Airflow vs. AWS Glue
You may have come across AWS Glue mentioned as a code-based, server-less ETL alternative to traditional drag-and-drop platforms. While this is all true (and Glue has a number of very exciting advancements over traditional tooling), there is still a very large distinction that should be made when comparing it to Apache Airflow.
Airflow is an open-sourced project that (with a few executor options) can be run anywhere in the cloud (e.g. AWS, GCP, Azure, etc). With Astronomer Enterprise, you can run Airflow on Kubernetes either on-premise or in any cloud.
Glue is an AWS product and cannot be implemented on-premise or in any other cloud environment.
Airflow is designed to be an incredibly flexible task scheduler; there really are no limits of how it can be used. Often, it is used to perform ETL jobs (see the ETL section of Example Airflow Dags, but it can easily be used to train ML models, check the state of different systems and send notifications via email/slack, and power features within an app using various APIs.
Glue is designed to make the processing of your data as easy as possible ONCE it is the AWS ecosystem. According to AWS Glue documentation:
"AWS Glue natively supports data stored in Amazon Aurora, Amazon RDS for MySQL, Amazon RDS for Oracle, Amazon RDS for PostgreSQL, Amazon RDS for SQL Server, Amazon Redshift, and Amazon S3, as well as MySQL, Oracle, Microsoft SQL Server, and PostgreSQL databases in your Virtual Private Cloud (Amazon VPC) running on Amazon EC2.
AWS Glue provides out-of-the-box integration with Amazon Athena, Amazon EMR, Amazon Redshift Spectrum, and any Apache Hive Metastore-compatible application."
Because of this, it can be advantageous to still use Airflow handle the data pipeline for all things OUTSIDE of AWS (e.g. pulling in records from an API and storing in s3) as this will be not be a capability of AWS Glue itself.
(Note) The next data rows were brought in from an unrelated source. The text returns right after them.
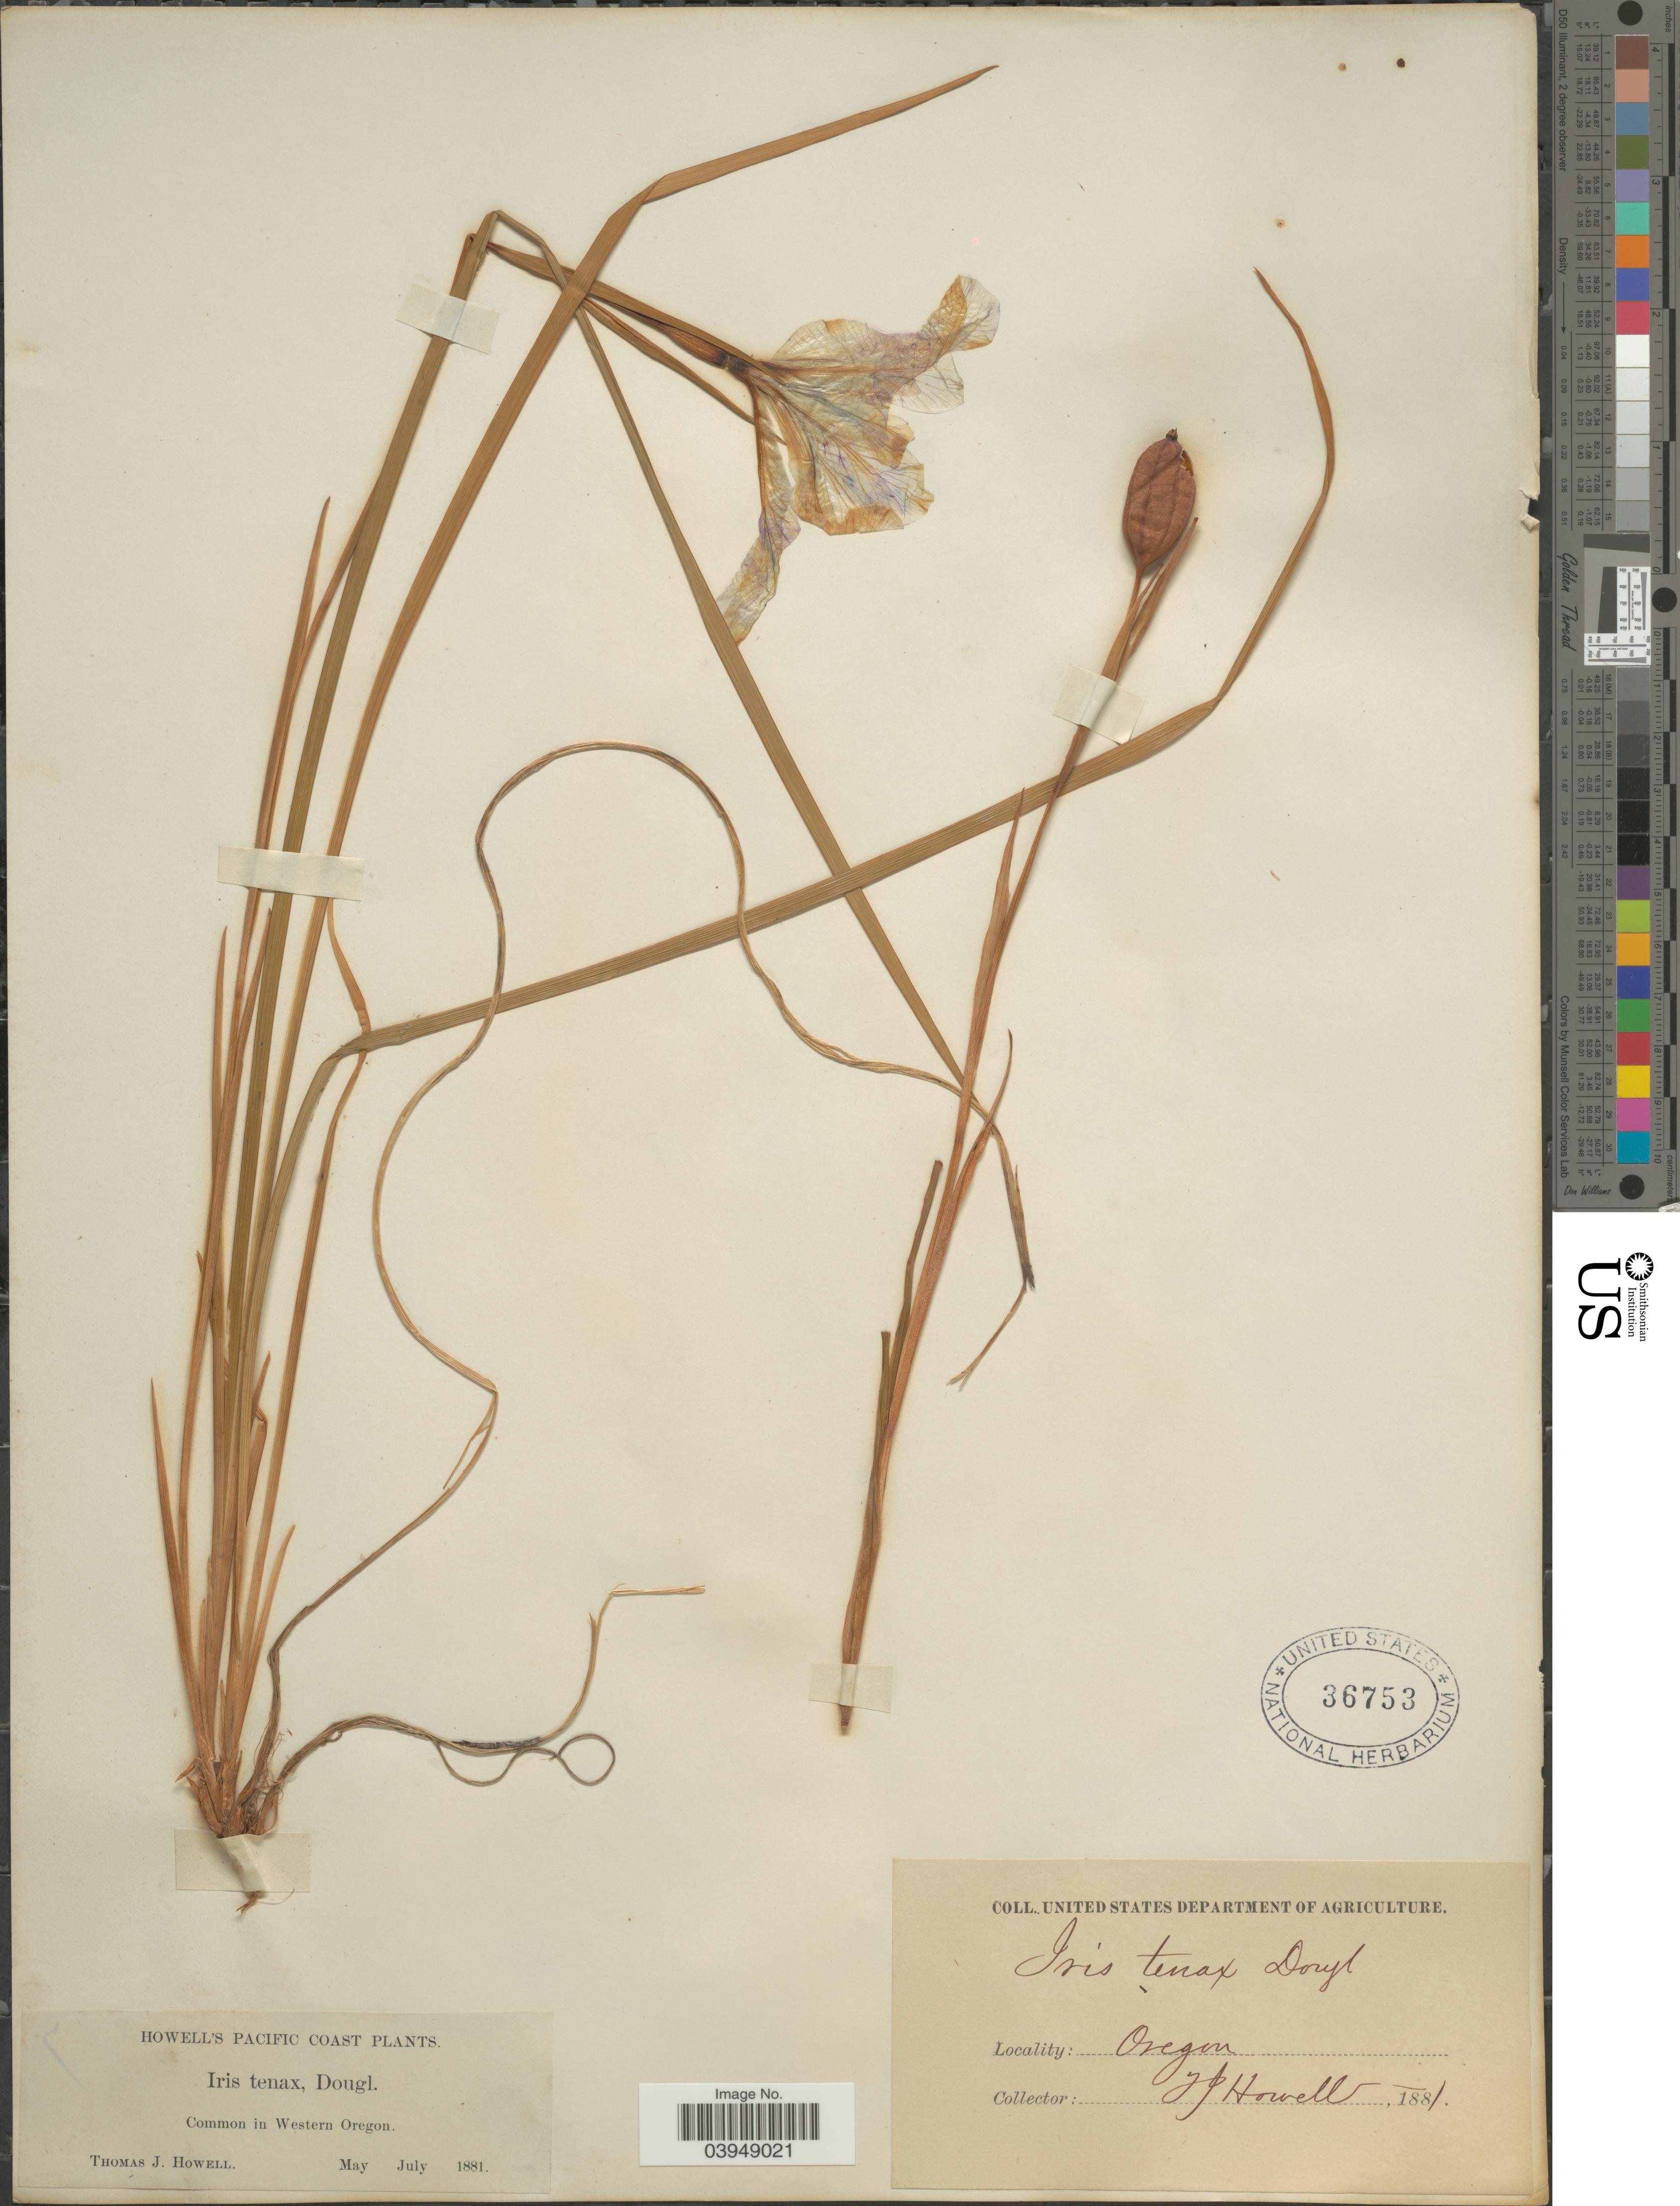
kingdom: Plantae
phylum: Tracheophyta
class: Liliopsida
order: Asparagales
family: Iridaceae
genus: Iris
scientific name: Iris tenax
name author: Douglas ex Lindl.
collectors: T. J. Howell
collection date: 1881-05/1881-07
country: United States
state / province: Oregon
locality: Pacific Coast. In Western Oregon.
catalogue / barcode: US 36753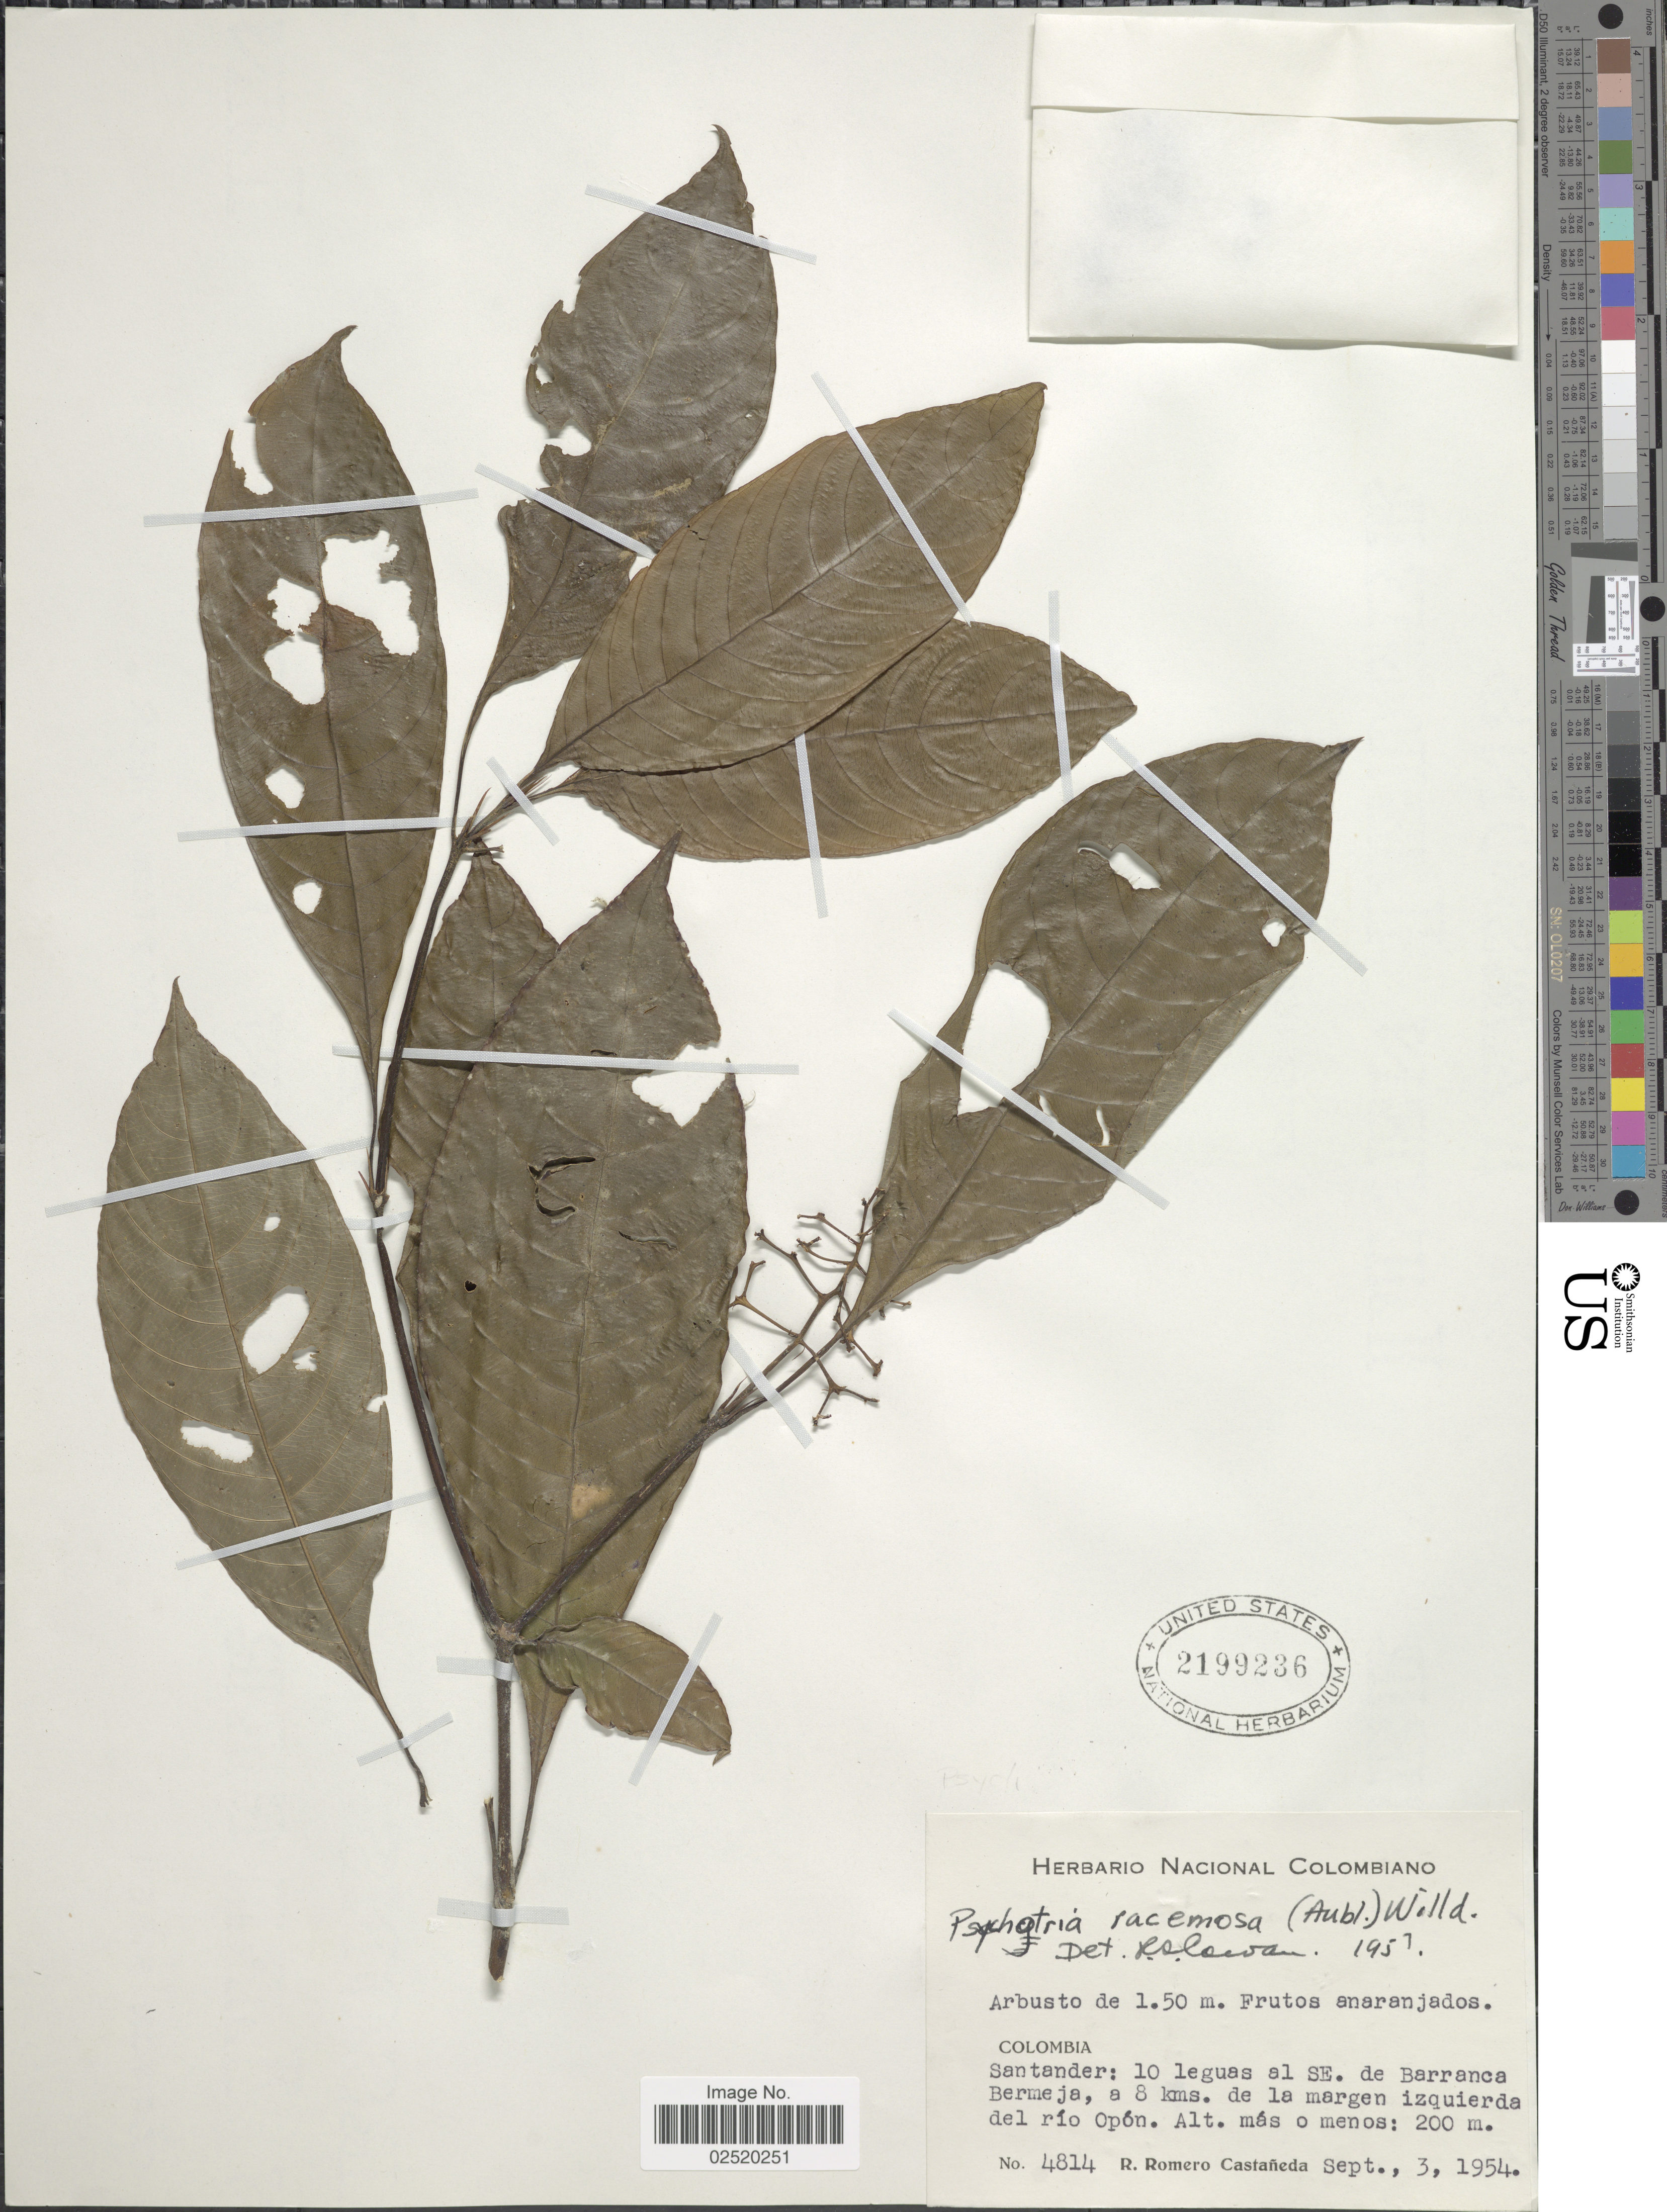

Airflow is an independent framework that executes native Python code without any other dependencies. This can then be extended to use other services, such as Apache Spark, using the library of officially supported and community contributed operators.
Glue uses Apache Spark as the foundation for it's ETL logic. There are some notable differences, however, that differentiate it from traditional Spark. The biggest of these differences include the use of a "dynamic frame" vs. the "data frame" (in Spark) that adds a number of additional Glue methods including ResolveChoice(), ApplyMapping(), and Relationalize().
Airflow can be executed in a number of fashions; the most common of which is the CeleryExecutor. Other executors are currently available and compatibility with other platforms can be written to extend the framework (such as the Mesos or Kubernetes Executors).
AWS Glue is notably "server-less", meaning that it requires no specific resources to manage.
While it can be pretty difficult to get up and running alone, Airflow is an open-source project that's completely free to use. If you think you could use some help managing infrastructure or getting Airflow training, check out our products and shoot us an email at email@example.com if you'd like to chat.
Pricing on Glue is determined using the derived measure of "Data Processing Units." More information can be found on their Pricing Page.